Editorial project overview

Occupancy-Aware Classroom Ventilation

Can short-horizon airflow allocation reduce occupied CO₂ exposure when room use and shared ventilation capacity depart from the timetable, and what energy cost accompanies an occupancy buffer?

Exploratory studyUpdated 15 Jul 2026
Technical figure from Occupancy-Aware Classroom Ventilation
A reviewed research figure synchronized from the private technical workspace. The original aspect ratio and labels are preserved.

Overview

This study treats ventilation as a shared allocation problem. Three classrooms draw from one limited command budget. Their published timetable is useful but imperfect: attendance varies, one group can change rooms without notice, and available fan capacity can fall during the school day.

Four controllers receive the same synthetic trajectories. A fixed schedule and a reactive CO₂ rule provide simple baselines. Schedule MPC looks 30 minutes ahead using the timetable. Buffered MPC adds five students to each forecast active room before choosing a feasible command.

Model, data, and assumptions

Each 180 m³ room follows a well-mixed CO₂ mass balance at five-minute resolution. Actual occupancy is generated from nine scheduled class blocks with attendance variation. Stress conditions introduce an unannounced transfer of 10–16 people and a three-hour shared-capacity derating.

The benchmark uses 1000 ppm as a control target so strategies can be compared consistently. It is not presented as a direct health or safety boundary. The model omits airflow geometry, door opening, filtration, aerosols, equipment commissioning, and local ventilation-code requirements.

Validation and findings

Each controller-condition pair contains 120 replicates. Physical seeds are matched across controllers, so paired differences isolate the control rule rather than a different random day. Means use bootstrap 95% intervals, and buffered-versus-schedule MPC uses a paired bootstrap.

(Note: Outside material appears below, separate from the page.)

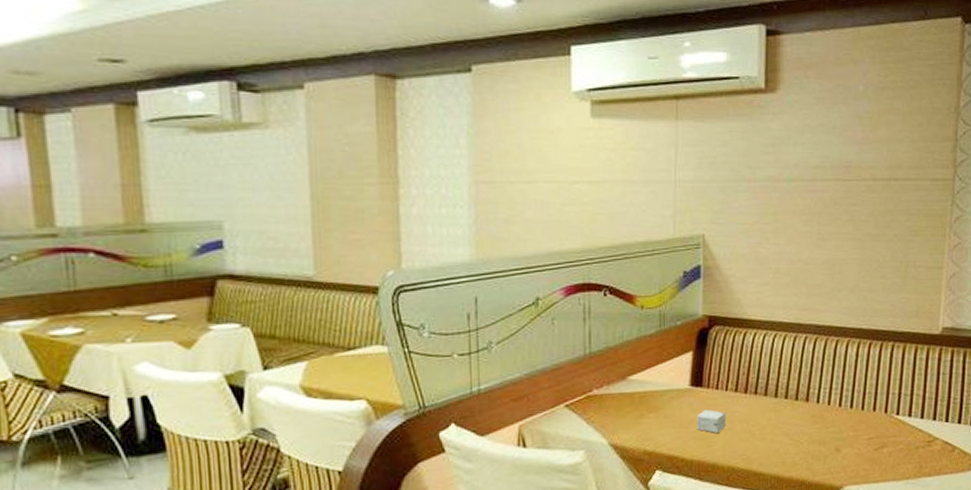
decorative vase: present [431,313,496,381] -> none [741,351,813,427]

The predictive methods use more fan command and reduce occupied exposure in this generator. The extra occupancy buffer produces a further but small reduction, while increasing fan energy and slightly worsening the unweighted whole-day peak. The result is a trade-off, not a universal controller ranking.

Reproduction and next evidence

The technical repository contains configuration, source, unit tests, every trial result, aggregate and paired tables, a claim-evidence map, source ledger, approved SVG figures, and a long-form technical study. A credible next step would calibrate the mass balance and fan law against instrumented classrooms, then replay independently recorded timetable deviations without retuning the controller on the test building.

Key findings

  • Under an unannounced room change plus shared-capacity derating, mean person-weighted exposure above the 1000 ppm study line was 74.5% for fixed schedule, 68.7% for reactive CO₂, 43.4% for schedule MPC, and 42.0% for buffered MPC.
  • Relative to schedule MPC, the five-student buffer changed exposure by -1.45 percentage points while increasing the fan-energy proxy by 0.93 kWh/day.
  • Buffered MPC slightly increased the unweighted whole-day peak, showing that lower occupied exposure does not guarantee a lower worst-room maximum.

Limitations

  • The rooms are well-mixed synthetic zones rather than calibrated classrooms or a commissioned air-handling system.
  • The 1000 ppm line is a benchmark control target and not a universal health, safety, or compliance threshold.
  • Fan energy and ventilation thermal load are proxies; aerosols, filtration, infection risk, and health outcomes are not modelled.

Technical record

Detailed source, calculations, generated figures, and reproduction instructions are maintained in a private technical workspace. Public articles contain only manually reviewed interpretation and approved figures.

Version history

2026-07-15 — Curated overview reviewed against repository evidence.